I assume you mean the UCUMFormat implementation of UnitFormat? I mentioned here or in other threads that it was more or less a quick and dirty clone of what now became EBNFUnitFormat without really looking into the needs and definitions of the UCUM catalog. Sorry if you had a different impression, but I said it may need a lot of work. Aside from that, GILL_BR is among the reasons I asked https://github.com/unitsofmeasurement/uom-systems/issues/100. The Parser implementation in UCUMFormat works extremely well compared to print/format (not a single test fails there). And what would you really plan for MILLI(GILL_BR)? Should it say M[GILL_BR], [MGILL_BR] or something else? Unlike the Print column none of the others make real sense for output at least combined with prefixes.

Actually the GILL_US, GILL_BR and others in tables like http://unitsofmeasure.org/ucum.html#para-34 don't even have a Print column. Meaning, we should not have a properties entry here either because UCUM has none and does not intend to print it at all. So what you get m3.454609/3200000000000 is perfectly fine for this case IMO. It is mathematically correct. If no print label is defined, that is similar to other UnitFormat implementations. It is the best representation based on available information about these units and the desired operation. The only other alternative would be to throw an exception but that would require UCUM specific meta-information similar to isSpecial(). Something like canFormat() etc. but it would also need a special attribute in a special implementation or extension to AbstractUnit like we spoke.

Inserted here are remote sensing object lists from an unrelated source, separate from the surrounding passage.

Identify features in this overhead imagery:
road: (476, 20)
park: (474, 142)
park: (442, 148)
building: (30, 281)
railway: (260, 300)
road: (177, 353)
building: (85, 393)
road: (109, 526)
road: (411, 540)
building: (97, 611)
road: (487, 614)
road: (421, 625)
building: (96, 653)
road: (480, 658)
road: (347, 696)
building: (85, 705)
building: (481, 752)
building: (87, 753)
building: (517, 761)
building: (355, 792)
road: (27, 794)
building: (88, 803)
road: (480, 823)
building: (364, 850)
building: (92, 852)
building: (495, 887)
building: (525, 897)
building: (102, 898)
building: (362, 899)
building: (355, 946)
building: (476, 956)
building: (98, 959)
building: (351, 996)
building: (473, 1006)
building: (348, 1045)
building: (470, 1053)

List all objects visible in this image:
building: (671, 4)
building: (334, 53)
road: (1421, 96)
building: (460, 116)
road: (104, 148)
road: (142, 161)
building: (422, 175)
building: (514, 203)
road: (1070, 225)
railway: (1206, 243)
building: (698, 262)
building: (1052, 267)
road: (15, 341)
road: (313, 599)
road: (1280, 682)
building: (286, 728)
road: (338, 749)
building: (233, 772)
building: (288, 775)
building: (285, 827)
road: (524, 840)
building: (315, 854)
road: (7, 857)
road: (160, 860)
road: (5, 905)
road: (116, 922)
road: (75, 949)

magnonasc commented 7 years ago

GILL_BR was just an example, that happens to LITER too. The formatter works fine when the unit is present on the symbolMap, i.e., GILL_BR by itself, but as I mentioned before, we get a productUnit with as the base and not GILL_BR itself. I'm pretty sure that the problem here is the implementation of those type of units, but after this long discussion, we saw that we can't change that.. So if the only way to format those units is the formatter making calculations, then we need to find the better approach.

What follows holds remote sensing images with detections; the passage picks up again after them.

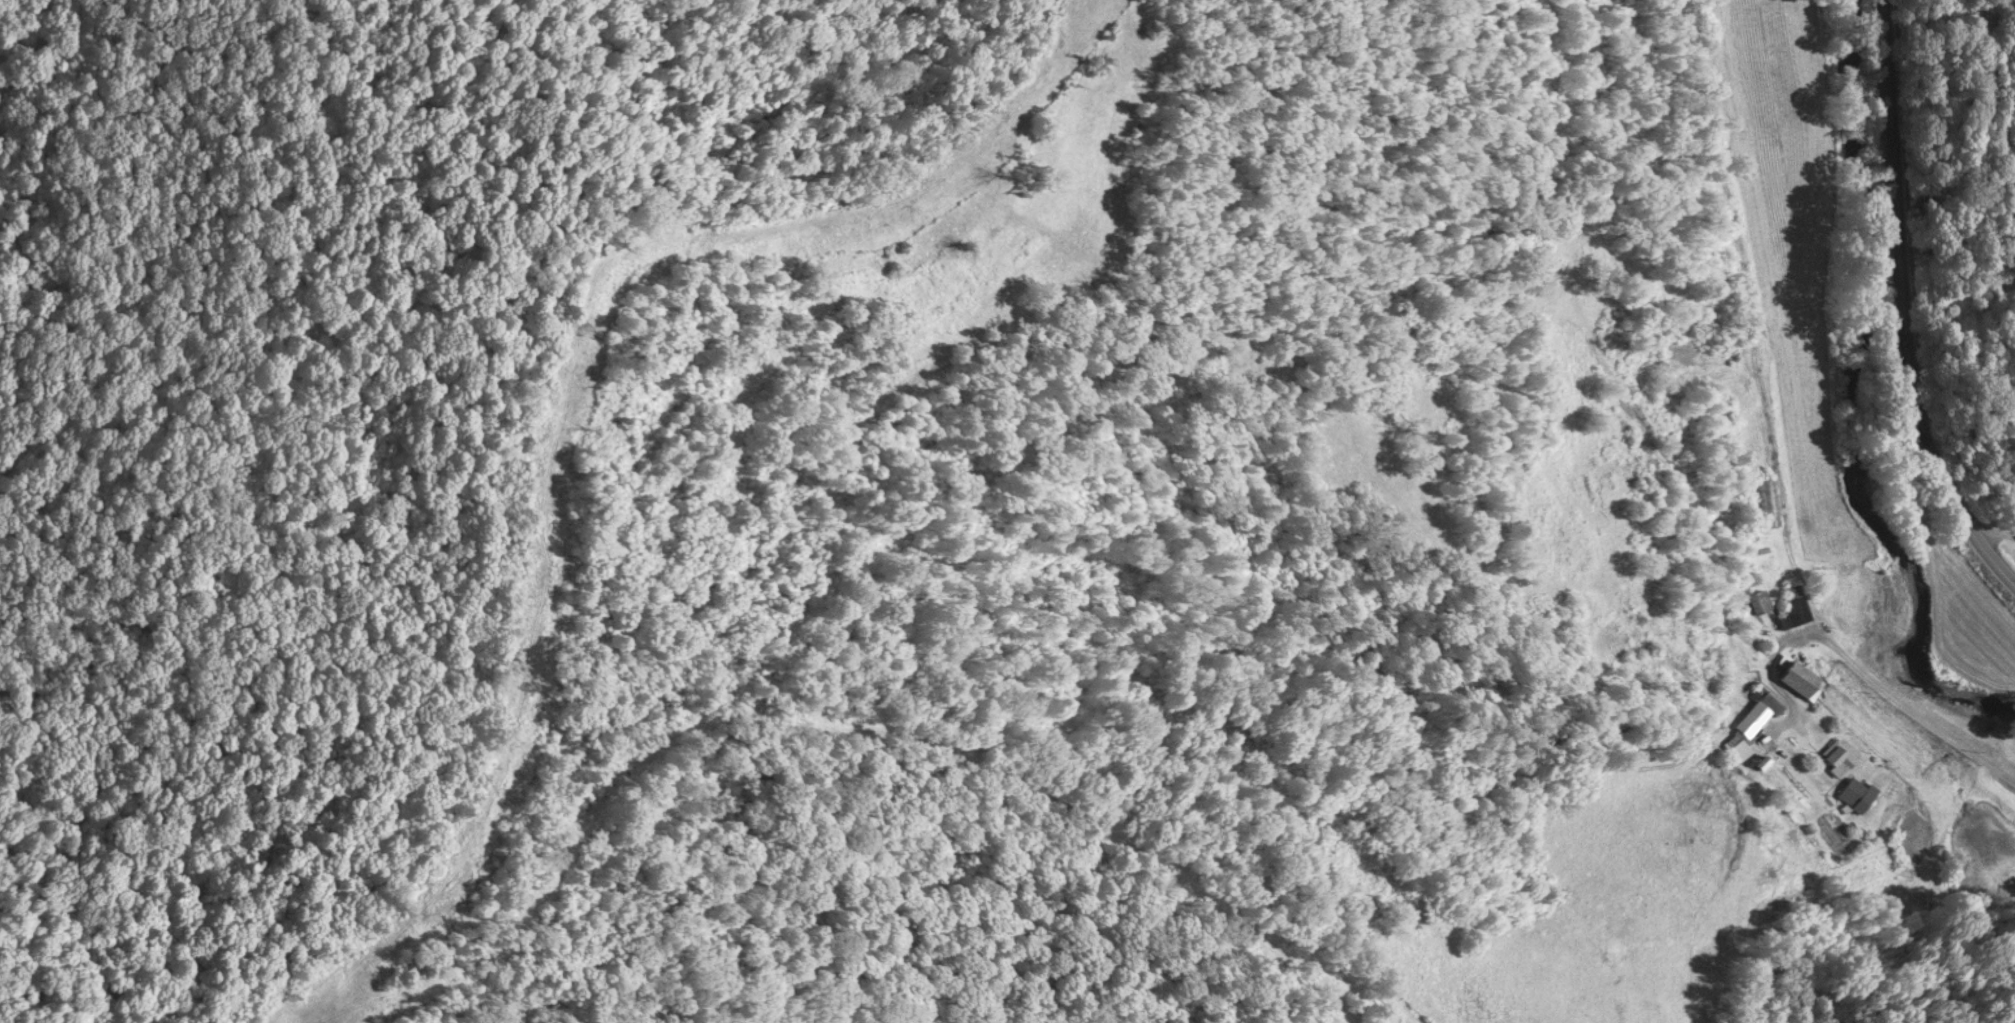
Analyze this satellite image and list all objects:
road: (1898, 308)
building: (1767, 505)
road: (1994, 533)
building: (1759, 605)
building: (1795, 611)
building: (1801, 682)
road: (1897, 709)
building: (1745, 735)
building: (1838, 759)
building: (1857, 796)

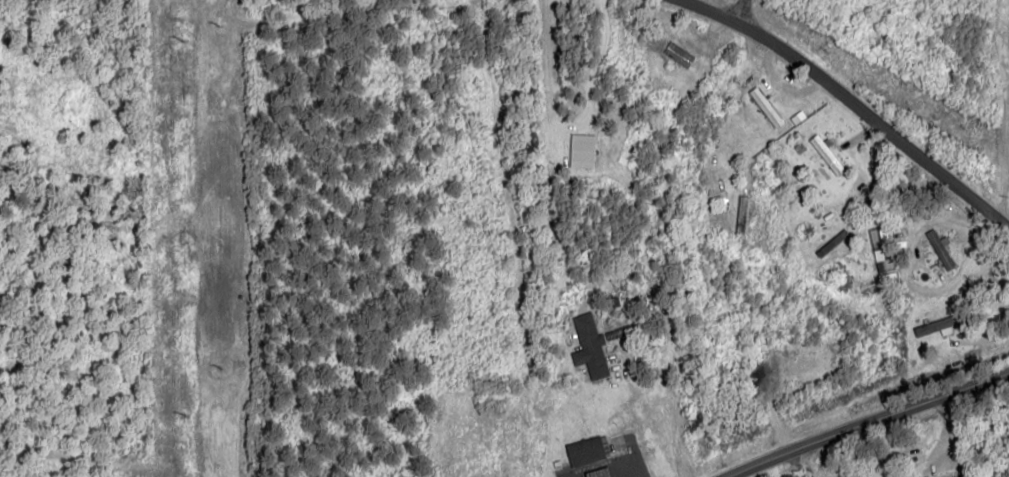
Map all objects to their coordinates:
road: (735, 8)
building: (678, 54)
building: (765, 107)
road: (848, 108)
building: (581, 150)
building: (879, 248)
building: (939, 248)
building: (932, 326)
building: (588, 347)
road: (866, 424)
building: (584, 452)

first approach, brute force: decompose the unit and go through all the others and compare their definition. Which is really, really bad.

second approach, definition property file: we'd have to create a file to keep the definition for the units, and the formatter would get the closest match and use it, applying the remained as a converter of that unit. Which is still bad, but better than the other.

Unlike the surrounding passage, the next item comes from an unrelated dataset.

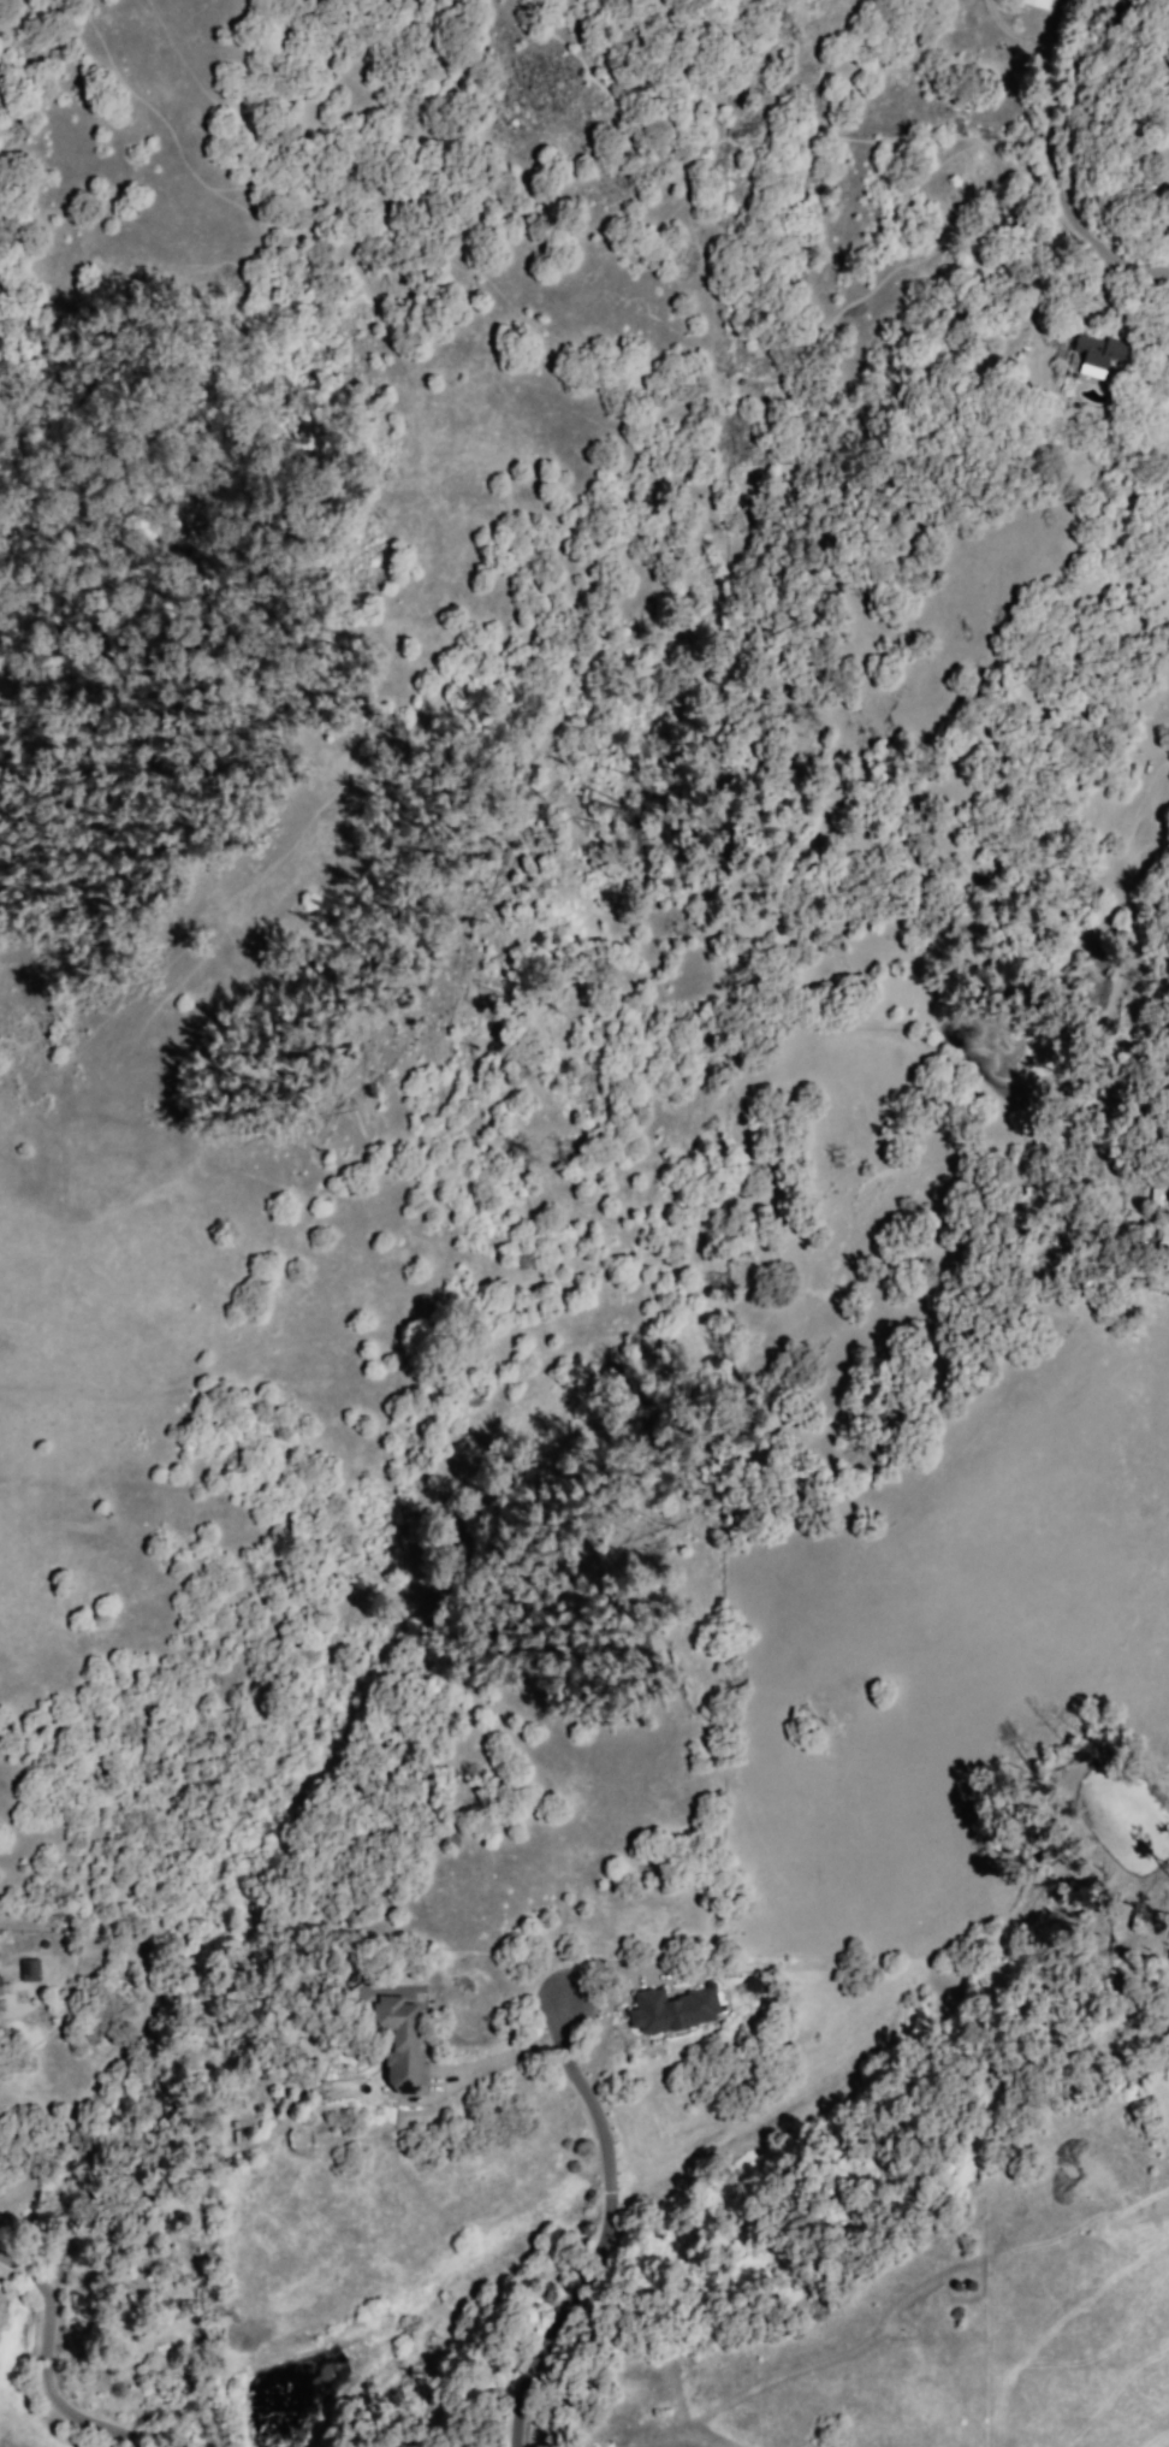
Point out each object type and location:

In fact we can't have the most efficient way of fixing this problem, because we're not able to implement it, but in the future maybe it's a good idea having a dedicated UCUM implementation without depending on uom-se, if you want it, off course, I know you suggested dedicated UCUM apis in other comments, but this one is yours so it's your decision.

keilw commented 7 years ago

Not yet sure, how it works in UCUM, but a problem in TransformedUnit that also affected a few tests in uom-se seems tracked down:-) In most cases a TransformedUnit is not supposed to have a symbol, but to fix some other issue earlier, it was introduced. However there are just 3 or 4 cases this constructor is used. All other cases should have a null symbol.

magnonasc commented 7 years ago

What was this issue? Can you point me that so I can take a look if that can give me any idea for this?